The Warren Column: The appliance of science

23 October, 2017

Jan Warren is bowled over by the latest venture from former Noma chef Lars Williams

Winter, 2012. Richard Boccato, the owner of Dutch Kills in New York City, and I are flown to Stockholm, Sweden, to bartend on behalf of Auchentoshan whisky and Havana Club rum. For the past three years, a restaurant in Copenhagen had been named number one in the world, and this was as close as I had gotten to that city. I talked Richie into going to Copenhagen and eating there. He made a call (he’s a little more connected than me), and got us a table. For lunch. We flew to Copenhagen and took the train back to Stockholm the same day. I think anyone who has had the privilege of eating there would agree that the travel was worth it. Our first course was delivered by a big, tattooed chef with the line: “I heard you guys are from Brooklyn, I’m from Brooklyn too.”

This was my introduction to Lars Williams, although it is certainly possible we met in the very early ’90s and didn’t remember each other. New York City is a small town like that. After the meal, we spent every spare second before our train in the R&D kitchen with Lars and the talented Rosio Sanchez, stunned by assemblages of exotic ingredients on whiteboards and a collection of dried, fermented and pickled things pulled out of container after container. It was without doubt one of the best food experiences of my life.

Fast forward a few years and Noma is closed and moving, and Lars, like me, has moved from the food business to the booze business. It seems to me that he is applying the same combination of wild experimentation, dedication to excellent and often local ingredients and rigorous scientific approach that made his R&D life so successful. Empirical Spirits was founded in January of this year by Lars and his colleague, Mark Emil Hermansen, who was the head of development at the MAD Symposium, an annual Copenhagen gathering of farmers, chefs, academics, thinkers and artists.

They define Empirical Spirits as “a platform to investigate flavour, traditions, technologies and techniques from across the globe”. And “a springboard to re-examine how we build deliciousness, launch dialogues and create a whole bunch of novel libations along the way”.

Instead of using a traditional still, Lars hand-built a vacuum still to his exact specifications. He named it Diessel. This allows them to distill at very low temperatures, thereby retaining a different set of flavours than steam distillation would, and especially to coax more delicate flavors out of ‘soft’ ingredients, such as flowers, which are not in play in any of the four current products, but I imagine might be one day.

Another important step in the process is the production of all base spirit in-house, which allows the absolute most control of the end product. The base grain is barley and, for all but one of their products, the barley is inoculated with barley koji, the mould essential to sake production, which turns the starches in the barley to easily yeast-edible sugars. In this process it is analogous to the malting step in traditional scotch whisky making. This base spirit is then run through the still again with the desired flavour additions. For now, they are using Belgian Saison yeast, but are experimenting with custom strains from the yeast company they share space with, White Labs.

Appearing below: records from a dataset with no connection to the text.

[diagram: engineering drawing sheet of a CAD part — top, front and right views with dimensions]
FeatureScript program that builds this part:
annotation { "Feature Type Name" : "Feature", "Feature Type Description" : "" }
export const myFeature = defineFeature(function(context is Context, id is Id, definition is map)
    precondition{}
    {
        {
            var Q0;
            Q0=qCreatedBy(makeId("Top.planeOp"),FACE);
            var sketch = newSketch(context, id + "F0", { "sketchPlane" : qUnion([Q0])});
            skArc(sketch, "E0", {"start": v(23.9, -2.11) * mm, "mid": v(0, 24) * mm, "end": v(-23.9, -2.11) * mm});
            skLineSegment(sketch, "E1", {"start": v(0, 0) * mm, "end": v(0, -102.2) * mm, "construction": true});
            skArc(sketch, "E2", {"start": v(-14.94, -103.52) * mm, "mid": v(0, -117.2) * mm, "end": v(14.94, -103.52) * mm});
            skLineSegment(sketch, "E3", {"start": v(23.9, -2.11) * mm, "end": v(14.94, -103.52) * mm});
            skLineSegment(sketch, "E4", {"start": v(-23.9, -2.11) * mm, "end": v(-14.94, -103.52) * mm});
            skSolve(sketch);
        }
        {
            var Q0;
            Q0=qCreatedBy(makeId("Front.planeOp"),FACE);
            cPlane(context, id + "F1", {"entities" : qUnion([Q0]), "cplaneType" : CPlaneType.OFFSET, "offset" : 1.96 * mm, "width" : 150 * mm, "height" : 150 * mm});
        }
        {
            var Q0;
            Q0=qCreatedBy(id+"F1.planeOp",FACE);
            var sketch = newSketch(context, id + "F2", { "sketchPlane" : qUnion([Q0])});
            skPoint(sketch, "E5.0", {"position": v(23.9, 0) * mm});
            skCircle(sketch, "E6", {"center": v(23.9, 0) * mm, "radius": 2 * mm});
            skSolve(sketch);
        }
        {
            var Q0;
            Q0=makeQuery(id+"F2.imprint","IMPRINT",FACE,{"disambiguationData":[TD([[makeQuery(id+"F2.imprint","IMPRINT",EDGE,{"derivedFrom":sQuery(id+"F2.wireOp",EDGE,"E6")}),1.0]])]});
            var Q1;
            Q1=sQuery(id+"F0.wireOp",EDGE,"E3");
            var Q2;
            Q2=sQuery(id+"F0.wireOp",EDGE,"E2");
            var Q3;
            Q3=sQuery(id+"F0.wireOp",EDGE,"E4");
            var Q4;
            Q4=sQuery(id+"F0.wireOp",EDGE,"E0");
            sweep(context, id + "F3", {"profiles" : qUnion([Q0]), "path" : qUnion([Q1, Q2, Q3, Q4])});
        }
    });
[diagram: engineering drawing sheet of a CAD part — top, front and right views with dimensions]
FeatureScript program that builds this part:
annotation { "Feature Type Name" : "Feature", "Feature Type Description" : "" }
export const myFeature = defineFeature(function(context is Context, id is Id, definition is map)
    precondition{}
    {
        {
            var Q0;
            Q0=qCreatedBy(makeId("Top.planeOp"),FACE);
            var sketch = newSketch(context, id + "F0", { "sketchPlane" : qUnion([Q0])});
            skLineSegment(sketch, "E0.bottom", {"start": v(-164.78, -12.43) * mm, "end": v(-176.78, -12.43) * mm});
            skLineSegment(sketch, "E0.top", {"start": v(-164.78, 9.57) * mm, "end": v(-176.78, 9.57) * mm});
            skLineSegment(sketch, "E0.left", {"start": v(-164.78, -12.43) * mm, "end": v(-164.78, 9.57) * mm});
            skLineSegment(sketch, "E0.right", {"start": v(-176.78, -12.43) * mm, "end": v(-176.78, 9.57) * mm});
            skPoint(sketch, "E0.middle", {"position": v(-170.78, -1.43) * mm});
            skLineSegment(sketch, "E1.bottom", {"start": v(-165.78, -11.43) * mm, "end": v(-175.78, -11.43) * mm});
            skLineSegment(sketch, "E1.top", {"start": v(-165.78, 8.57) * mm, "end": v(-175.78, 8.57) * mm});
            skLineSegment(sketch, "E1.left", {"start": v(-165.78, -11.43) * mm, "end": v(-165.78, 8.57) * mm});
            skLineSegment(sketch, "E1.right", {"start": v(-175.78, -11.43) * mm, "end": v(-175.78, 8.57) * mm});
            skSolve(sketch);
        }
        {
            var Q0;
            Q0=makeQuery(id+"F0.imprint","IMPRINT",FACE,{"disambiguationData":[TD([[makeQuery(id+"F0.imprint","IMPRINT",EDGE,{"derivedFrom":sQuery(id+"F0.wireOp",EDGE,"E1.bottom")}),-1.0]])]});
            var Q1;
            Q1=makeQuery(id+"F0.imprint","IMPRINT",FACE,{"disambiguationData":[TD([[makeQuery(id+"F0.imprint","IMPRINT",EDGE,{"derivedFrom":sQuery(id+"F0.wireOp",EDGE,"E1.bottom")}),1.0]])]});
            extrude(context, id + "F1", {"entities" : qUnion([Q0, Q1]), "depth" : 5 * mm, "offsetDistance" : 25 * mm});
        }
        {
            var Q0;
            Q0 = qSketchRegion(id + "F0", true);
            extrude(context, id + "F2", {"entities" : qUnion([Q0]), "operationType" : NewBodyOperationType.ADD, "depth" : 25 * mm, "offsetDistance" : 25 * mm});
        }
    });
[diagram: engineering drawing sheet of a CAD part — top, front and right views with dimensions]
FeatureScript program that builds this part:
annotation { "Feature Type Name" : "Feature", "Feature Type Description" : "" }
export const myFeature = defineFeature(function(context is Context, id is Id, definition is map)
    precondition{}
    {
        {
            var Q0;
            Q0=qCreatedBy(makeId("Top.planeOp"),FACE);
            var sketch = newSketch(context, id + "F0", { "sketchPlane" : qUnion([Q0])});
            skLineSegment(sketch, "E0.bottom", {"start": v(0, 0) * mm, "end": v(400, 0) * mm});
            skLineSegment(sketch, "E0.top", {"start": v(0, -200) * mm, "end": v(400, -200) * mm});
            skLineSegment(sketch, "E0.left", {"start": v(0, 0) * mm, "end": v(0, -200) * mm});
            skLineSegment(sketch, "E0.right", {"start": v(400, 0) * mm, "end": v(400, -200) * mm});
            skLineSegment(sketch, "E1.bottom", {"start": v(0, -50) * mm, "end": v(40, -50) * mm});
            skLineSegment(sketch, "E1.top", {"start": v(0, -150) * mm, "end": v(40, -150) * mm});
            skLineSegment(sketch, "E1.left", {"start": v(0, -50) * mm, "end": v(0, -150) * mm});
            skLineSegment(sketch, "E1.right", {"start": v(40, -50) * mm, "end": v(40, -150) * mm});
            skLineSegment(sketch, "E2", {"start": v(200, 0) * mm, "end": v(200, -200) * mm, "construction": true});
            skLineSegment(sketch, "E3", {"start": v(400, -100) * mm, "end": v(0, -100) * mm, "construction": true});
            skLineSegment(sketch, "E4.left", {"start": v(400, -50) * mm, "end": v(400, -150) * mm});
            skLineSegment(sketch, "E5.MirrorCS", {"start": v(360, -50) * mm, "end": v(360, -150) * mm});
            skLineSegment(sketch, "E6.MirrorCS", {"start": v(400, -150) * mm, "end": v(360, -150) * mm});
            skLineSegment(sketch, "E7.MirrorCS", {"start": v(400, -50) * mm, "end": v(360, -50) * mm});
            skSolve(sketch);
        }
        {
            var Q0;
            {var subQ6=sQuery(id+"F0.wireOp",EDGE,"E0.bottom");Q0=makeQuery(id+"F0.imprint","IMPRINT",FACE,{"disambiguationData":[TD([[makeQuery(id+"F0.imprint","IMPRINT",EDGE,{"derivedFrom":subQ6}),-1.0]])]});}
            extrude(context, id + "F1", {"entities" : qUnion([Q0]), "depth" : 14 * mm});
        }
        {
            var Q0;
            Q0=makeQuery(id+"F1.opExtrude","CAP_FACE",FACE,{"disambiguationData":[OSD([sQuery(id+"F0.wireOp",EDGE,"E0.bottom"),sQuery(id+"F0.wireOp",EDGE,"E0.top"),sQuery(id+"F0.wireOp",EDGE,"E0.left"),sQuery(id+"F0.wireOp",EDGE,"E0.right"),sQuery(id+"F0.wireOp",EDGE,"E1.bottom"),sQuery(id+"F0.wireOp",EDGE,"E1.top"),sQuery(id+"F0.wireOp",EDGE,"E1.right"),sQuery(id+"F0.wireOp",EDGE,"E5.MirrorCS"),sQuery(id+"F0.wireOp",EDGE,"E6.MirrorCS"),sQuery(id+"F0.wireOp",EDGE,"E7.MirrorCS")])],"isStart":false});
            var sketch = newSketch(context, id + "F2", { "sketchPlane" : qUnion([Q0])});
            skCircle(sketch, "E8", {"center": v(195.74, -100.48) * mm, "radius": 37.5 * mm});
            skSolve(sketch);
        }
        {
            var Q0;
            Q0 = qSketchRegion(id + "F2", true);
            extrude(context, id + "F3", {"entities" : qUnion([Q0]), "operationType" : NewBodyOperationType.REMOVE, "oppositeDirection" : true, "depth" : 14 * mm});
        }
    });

The freedom that Mark and Lars have carved out of the traditional categories has allowed them to create some truly unique products, and according to them “the sense of the woods just north of Copenhagen in Easy Tiger (one of their products), for example, can be shipped across the world and thus shared”. That is the very spirit of hospitality.

If you have access, in London or Copenhagen, check out their line: Easy Tiger, Charlene McGee blend, Fallen Pony Blend (made with rice koji), and the neutral spirit base, Helena.